The European Society for Clinical Nutrition and Metabolism (ESPEN) have recently published a set of Hospital Nutrition Guidelines. These new guidelines provide evidence-based recommendations regarding the prescription and indications of hospital and therapeutic diets. They also cover the monitoring of food intake in hospitals, rehabilitation centres, and nursing homes.
The objective of the guidelines is to increase awareness amongst healthcare professionals (HCPs) of the significance of hospital food in a patient's recovery. It is hoped that this will help to reduce the risk of malnutrition and its related complications by ensuring that all patients’ nutritional requirements are met with hospital food provision.1
The British Dietetic Association (BDA) previously published a document (‘The Nutrition and Health Digest: Improving outcomes through food and beverage services’) providing guidance on best practice for the provision of nutrition in various health settings.² However, the ESPEN guidelines on nutrition in the hospital setting are a first of its kind at a European level. 1,2
ESPEN has acknowledged a lack of consensus on the provision of hospital food, with practices differing amongst care-settings.

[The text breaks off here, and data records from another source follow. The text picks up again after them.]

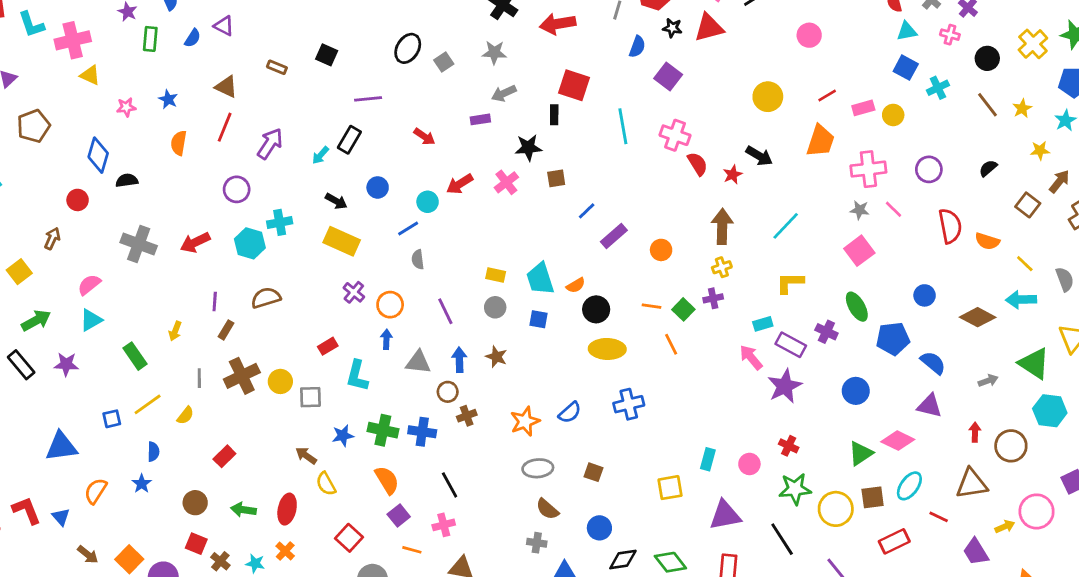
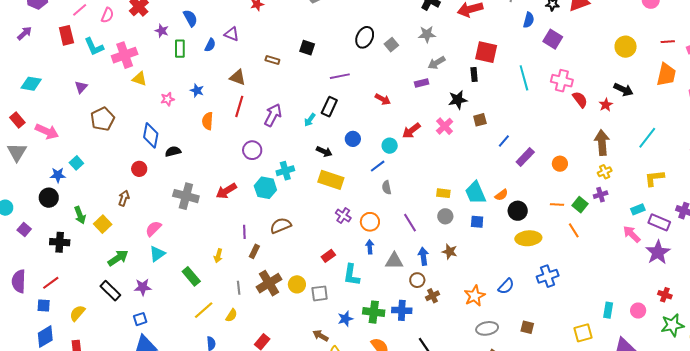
red line: (827, 95) -> (668, 42), turned 32
blue square: (112, 419) -> (140, 319), moved

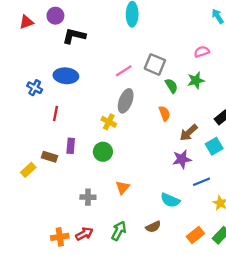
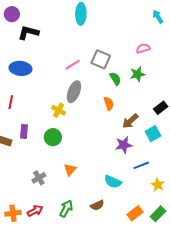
gray cross: (88, 197) -> (39, 178), turned -32

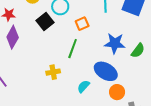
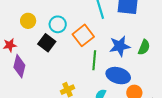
orange square: (82, 24) -> (83, 35), size x1.5
green line: (73, 49) -> (94, 60), moved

Audits have revealed that hospital food is often uneaten, and therapeutic diets (e.g., gluten-free, texture-modified) are often low in energy (which is associated with an increased risk of malnutrition).1,2 Furthermore, prescriptions of high-energy, high-protein hospital diets are commonly made without the evaluation of nutritional status.1
The British Association for Parenteral and Enteral Nutrition (BAPEN) conducted a recent national survey of malnutrition and nutritional care. They found that 40% of adults screened (n=1,183) were at risk of malnutrition.3 Of those at risk of malnutrition, 38% were in a hospital setting, and 39% were living in the community.3 These statistics emphasise the need for malnutrition screening to be completed on admission to hospitals to identify high risk individuals, and to ensure that they receive adequate nutrition and hydration during their stay.
Meeting a patient’s nutritional requirements is essential for the prevention and management of malnutrition, creating a need for structured catering guidelines across care-settings. Consequently, ESPEN have developed clear hospital nutrition guidelines aimed at HCPs working across various care settings. The guidelines emphasise the importance of nutritional assessment as a prerequisite for the prescription of an appropriate and effective diet.1
The guidelines provide 56 recommendations relating to hospital food provision; however, this article will focus solely on those relating to protein intake.
The ESPEN guidelines on hospital nutrition place great emphasis on the importance of nutrition as part of a patient's treatment. The guidelines stress that the prescription of hospital and therapeutic diets must be accompanied by dietetic support, and this should be regularly evaluated.1
It is encouraging to see that these guidelines raise awareness of the role of the dietitian within the acute setting, whilst providing objective standards for clinical and catering dietitians to refer to in order to improve food service within care settings.
It is hoped that the implementation of these guidelines will lead to improvements in hospital food provision, which may ultimately help to reduce the prevalence of malnutrition in hospital care settings in the long-term.